Records to use
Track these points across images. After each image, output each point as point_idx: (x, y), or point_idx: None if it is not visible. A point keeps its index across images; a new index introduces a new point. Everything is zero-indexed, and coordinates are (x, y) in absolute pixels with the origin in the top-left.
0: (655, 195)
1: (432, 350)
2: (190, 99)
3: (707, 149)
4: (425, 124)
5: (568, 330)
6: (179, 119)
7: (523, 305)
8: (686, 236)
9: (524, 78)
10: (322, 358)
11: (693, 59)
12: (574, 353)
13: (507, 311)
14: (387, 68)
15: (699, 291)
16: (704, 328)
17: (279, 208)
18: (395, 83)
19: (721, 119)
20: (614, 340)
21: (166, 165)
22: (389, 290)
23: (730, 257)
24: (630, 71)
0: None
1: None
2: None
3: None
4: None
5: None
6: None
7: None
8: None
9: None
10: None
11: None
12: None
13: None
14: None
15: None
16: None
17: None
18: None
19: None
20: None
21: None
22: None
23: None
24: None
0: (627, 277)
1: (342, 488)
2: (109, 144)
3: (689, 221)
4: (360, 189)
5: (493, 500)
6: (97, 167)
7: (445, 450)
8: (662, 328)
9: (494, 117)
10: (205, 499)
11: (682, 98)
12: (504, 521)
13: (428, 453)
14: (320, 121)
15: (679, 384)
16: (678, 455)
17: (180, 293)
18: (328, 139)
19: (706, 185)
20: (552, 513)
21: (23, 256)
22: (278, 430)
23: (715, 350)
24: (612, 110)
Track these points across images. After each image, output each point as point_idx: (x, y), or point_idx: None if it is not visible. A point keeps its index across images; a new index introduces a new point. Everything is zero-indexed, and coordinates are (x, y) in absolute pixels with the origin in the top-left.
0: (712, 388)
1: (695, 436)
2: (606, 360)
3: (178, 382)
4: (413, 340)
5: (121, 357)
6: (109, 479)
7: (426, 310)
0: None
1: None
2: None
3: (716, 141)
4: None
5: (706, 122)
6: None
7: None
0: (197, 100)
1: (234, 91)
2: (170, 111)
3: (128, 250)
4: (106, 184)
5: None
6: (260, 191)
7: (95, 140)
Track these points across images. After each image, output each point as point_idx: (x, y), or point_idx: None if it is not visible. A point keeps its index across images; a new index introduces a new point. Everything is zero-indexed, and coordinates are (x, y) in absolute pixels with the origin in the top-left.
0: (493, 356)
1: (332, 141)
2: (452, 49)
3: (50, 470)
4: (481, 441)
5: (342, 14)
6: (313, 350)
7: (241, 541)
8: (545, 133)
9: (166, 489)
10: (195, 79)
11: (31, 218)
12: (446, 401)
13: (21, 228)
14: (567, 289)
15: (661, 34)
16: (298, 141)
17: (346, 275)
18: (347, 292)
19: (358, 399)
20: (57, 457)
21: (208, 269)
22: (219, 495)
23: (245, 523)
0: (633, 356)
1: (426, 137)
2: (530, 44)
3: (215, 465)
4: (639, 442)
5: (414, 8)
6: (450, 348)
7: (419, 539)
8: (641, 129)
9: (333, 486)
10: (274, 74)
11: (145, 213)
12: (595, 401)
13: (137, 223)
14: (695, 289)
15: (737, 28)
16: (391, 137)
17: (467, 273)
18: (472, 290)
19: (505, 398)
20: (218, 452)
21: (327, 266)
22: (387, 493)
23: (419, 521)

Given task
Rewrite all of the data, replacing every "point_idx" with "point_index" and leaving everything else the same.

Right answer
Track these points across images. After each image, output each point as point_index: (x, y), or point_index: None if it is not visible. A point keeps its index across images; a new index introduces a new point. Everything is zero-indexed, and coordinates are (x, y) in absolute pixels with the origin in the top-left.
0: (655, 195)
1: (432, 350)
2: (190, 99)
3: (707, 149)
4: (425, 124)
5: (568, 330)
6: (179, 119)
7: (523, 305)
8: (686, 236)
9: (524, 78)
10: (322, 358)
11: (693, 59)
12: (574, 353)
13: (507, 311)
14: (387, 68)
15: (699, 291)
16: (704, 328)
17: (279, 208)
18: (395, 83)
19: (721, 119)
20: (614, 340)
21: (166, 165)
22: (389, 290)
23: (730, 257)
24: (630, 71)
0: None
1: None
2: None
3: None
4: None
5: None
6: None
7: None
8: None
9: None
10: None
11: None
12: None
13: None
14: None
15: None
16: None
17: None
18: None
19: None
20: None
21: None
22: None
23: None
24: None
0: (627, 277)
1: (342, 488)
2: (109, 144)
3: (689, 221)
4: (360, 189)
5: (493, 500)
6: (97, 167)
7: (445, 450)
8: (662, 328)
9: (494, 117)
10: (205, 499)
11: (682, 98)
12: (504, 521)
13: (428, 453)
14: (320, 121)
15: (679, 384)
16: (678, 455)
17: (180, 293)
18: (328, 139)
19: (706, 185)
20: (552, 513)
21: (23, 256)
22: (278, 430)
23: (715, 350)
24: (612, 110)
Track these points across images. After each image, output each point as point_index: (x, y), or point_index: None if it is not visible. A point keeps its index across images; a new index introduces a new point. Everything is zero-indexed, and coordinates are (x, y) in absolute pixels with the origin in the top-left.
0: (712, 388)
1: (695, 436)
2: (606, 360)
3: (178, 382)
4: (413, 340)
5: (121, 357)
6: (109, 479)
7: (426, 310)
0: None
1: None
2: None
3: (716, 141)
4: None
5: (706, 122)
6: None
7: None
0: (197, 100)
1: (234, 91)
2: (170, 111)
3: (128, 250)
4: (106, 184)
5: None
6: (260, 191)
7: (95, 140)
Track these points across images. After each image, output each point as point_index: (x, y), or point_index: None if it is not visible. A point keeps its index across images; a new index introduces a new point. Everything is zero-indexed, and coordinates are (x, y) in absolute pixels with the origin in the top-left.
0: (493, 356)
1: (332, 141)
2: (452, 49)
3: (50, 470)
4: (481, 441)
5: (342, 14)
6: (313, 350)
7: (241, 541)
8: (545, 133)
9: (166, 489)
10: (195, 79)
11: (31, 218)
12: (446, 401)
13: (21, 228)
14: (567, 289)
15: (661, 34)
16: (298, 141)
17: (346, 275)
18: (347, 292)
19: (358, 399)
20: (57, 457)
21: (208, 269)
22: (219, 495)
23: (245, 523)
0: (633, 356)
1: (426, 137)
2: (530, 44)
3: (215, 465)
4: (639, 442)
5: (414, 8)
6: (450, 348)
7: (419, 539)
8: (641, 129)
9: (333, 486)
10: (274, 74)
11: (145, 213)
12: (595, 401)
13: (137, 223)
14: (695, 289)
15: (737, 28)
16: (391, 137)
17: (467, 273)
18: (472, 290)
19: (505, 398)
20: (218, 452)
21: (327, 266)
22: (387, 493)
23: (419, 521)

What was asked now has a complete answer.